Der zweite Teil der Tagung umfasste die Mitgliederversammlung. Vorgestellt wurde der aktuelle Entwicklungsstand des Entgeltsystems und die darauf bezogenen Maßnahmen, wie die aktuelle Abstimmung zwischen den Psych-Verbänden, die Kontroversen mit der Bundestherapeutenkammer und die verschiedenen Ebenen der Diskussion mit dem GBA und den Vertretern der Politik. Beschlossen wurde die Einsetzung einer Arbeitsgruppe, die sich intensiv mit dem Entwurf der Weiterbildungsordnung beschäftigt und die relevanten Anliegen der klinisch Verantwortlichen zusammenträgt.

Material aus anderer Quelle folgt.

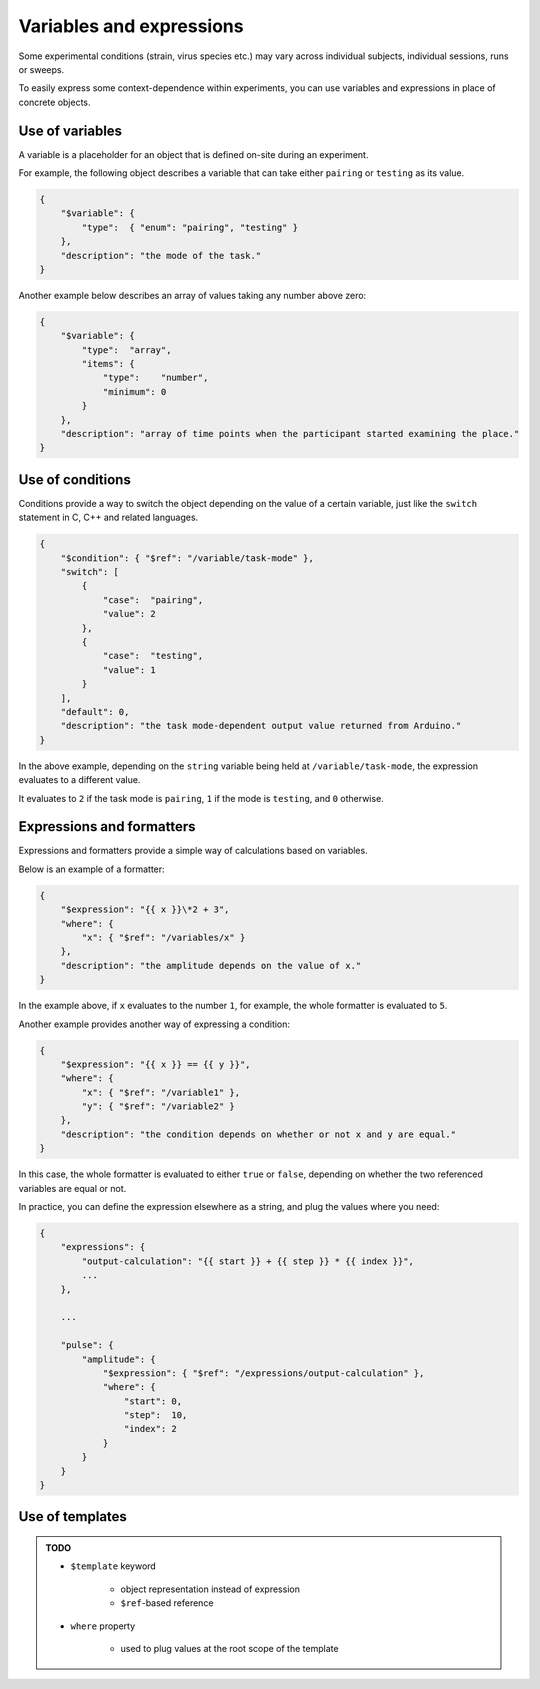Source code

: Variables and expressions
=========================

Some experimental conditions (strain, virus species etc.) may vary across
individual subjects, individual sessions, runs or sweeps.

To easily express some context-dependence within experiments, you can use
variables and expressions in place of concrete objects.

.. _variable-example:

Use of variables
^^^^^^^^^^^^^^^^

A variable is a placeholder for an object that is defined on-site during an experiment.

For example, the following object describes a variable that can take either ``pairing``
or ``testing`` as its value.

.. code-block:: JavaScript

    {
        "$variable": {
            "type":  { "enum": "pairing", "testing" }
        },
        "description": "the mode of the task."
    }

Another example below describes an array of values taking any number above zero:

.. code-block:: JavaScript

    {
        "$variable": {
            "type":  "array",
            "items": {
                "type":    "number",
                "minimum": 0
            }
        },
        "description": "array of time points when the participant started examining the place."
    }

.. py:class:: variable

    A :py:class:`variable` object can be identified by the existence of
    the :py:attr:`$variable` property.

    For an example, refer to :ref:`variable-example`.

    .. py:attribute:: $variable

        holds a valid schema based on `JSON Schema <https://json-schema.org/>`_,
        but it may typically be a schema for a ``string`` or a ``number``.

    .. py:attribute:: description

        a required human-readable description about what this variable stands for.

.. _condition-example:

Use of conditions
^^^^^^^^^^^^^^^^^

Conditions provide a way to switch the object depending on the value of a certain variable,
just like the ``switch`` statement in C, C++ and related languages.

.. code-block:: JavaScript

    {
        "$condition": { "$ref": "/variable/task-mode" },
        "switch": [
            {
                "case":  "pairing",
                "value": 2
            },
            {
                "case":  "testing",
                "value": 1
            }
        ],
        "default": 0,
        "description": "the task mode-dependent output value returned from Arduino."
    }

In the above example, depending on the ``string`` variable being held at ``/variable/task-mode``,
the expression evaluates to a different value.

It evaluates to ``2`` if the task mode is ``pairing``, ``1`` if the mode is ``testing``,
and ``0`` otherwise.

.. py:class:: condition

    the existence of the :py:class:`$condition` property indicates that this is
    a :py:class:`condition` object.

    For an example, refer to :ref:`condition-example`.

    .. py:attribute:: $condition

        holds a reference to the variable.

    .. py:attribute:: description

        a required human-readable description about what this variable stands for.

    .. py:attribute:: switch

        a required array of :py:class:`case-expression` objects.

    .. py:attribute:: default

        an optional property holding the "default" value, when nothing in
        :py:class:`switch` applies.

    .. caution::

    	Make sure that you covered all the possible cases in :py:attr:`switch`, or that you set the :py:attr:`default`. Otherwise the expression is evaluated to ``null``, and may cause an undefined behavior.

.. _formatter-examples:

Expressions and formatters
^^^^^^^^^^^^^^^^^^^^^^^^^^

Expressions and formatters provide a simple way of calculations based on
variables.

Below is an example of a formatter:

.. code-block:: JavaScript

    {
        "$expression": "{{ x }}\*2 + 3",
        "where": {
            "x": { "$ref": "/variables/x" }
        },
        "description": "the amplitude depends on the value of x."
    }

In the example above, if ``x`` evaluates to the number ``1``, for example,
the whole formatter is evaluated to ``5``.

Another example provides another way of expressing a condition:

.. code-block:: JavaScript

    {
        "$expression": "{{ x }} == {{ y }}",
        "where": {
            "x": { "$ref": "/variable1" },
            "y": { "$ref": "/variable2" }
        },
        "description": "the condition depends on whether or not x and y are equal."
    }

In this case, the whole formatter is evaluated to either ``true`` or ``false``,
depending on whether the two referenced variables are equal or not.

In practice, you can define the expression elsewhere as a string, and plug
the values where you need:

.. code-block:: JavaScript

    {
        "expressions": {
            "output-calculation": "{{ start }} + {{ step }} * {{ index }}",
            ...
        },

        ...

        "pulse": {
            "amplitude": {
                "$expression": { "$ref": "/expressions/output-calculation" },
                "where": {
                    "start": 0,
                    "step":  10,
                    "index": 2
                }
            }
        }
    }

.. py:class:: formatter

    The existence of the :py:attr:`$expression` property indicates that this is
    a :py:class:`formatter` object.

    For examples, see :ref:`formatter-examples`.

    .. py:attribute:: $expression

        the expression to be evaluated.
        Each appearance of variable names must be wrapped inside doubled curly braces.

    .. py:attribute:: description

        a required human-readable description about what this variable stands for.

    .. py:attribute:: where

        the assignment specifications for the expression.
        The variables used within :py:attr:`$expression` must appear once
        in this section.

Use of templates
^^^^^^^^^^^^^^^^

.. admonition:: TODO

    - ``$template`` keyword

        - object representation instead of expression
        - ``$ref``-based reference

    - ``where`` property

        - used to plug values at the root scope of the template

Als Eckpunkt wurde bereits die Beibehaltung der 5-jährigen Weiterbildungsdauer fixiert.

Vorgestellt wurde eine von der BDK in Auftrag gegebene Synopse der Unterbringungsgesetze der Länder mit einem Focus auf den Regelungen zur Zwangsbehandlung. Die unter einer Reihe von Schlagworten geordneten gesetzlichen Regelungen sind im Mitgliederbereich der Homepage der BDK einzusehen.

Dank für die gute Organisation und den anregenden Rahmen der Tagung gebührt den Verantwortlichen der Augustinus Fachkliniken.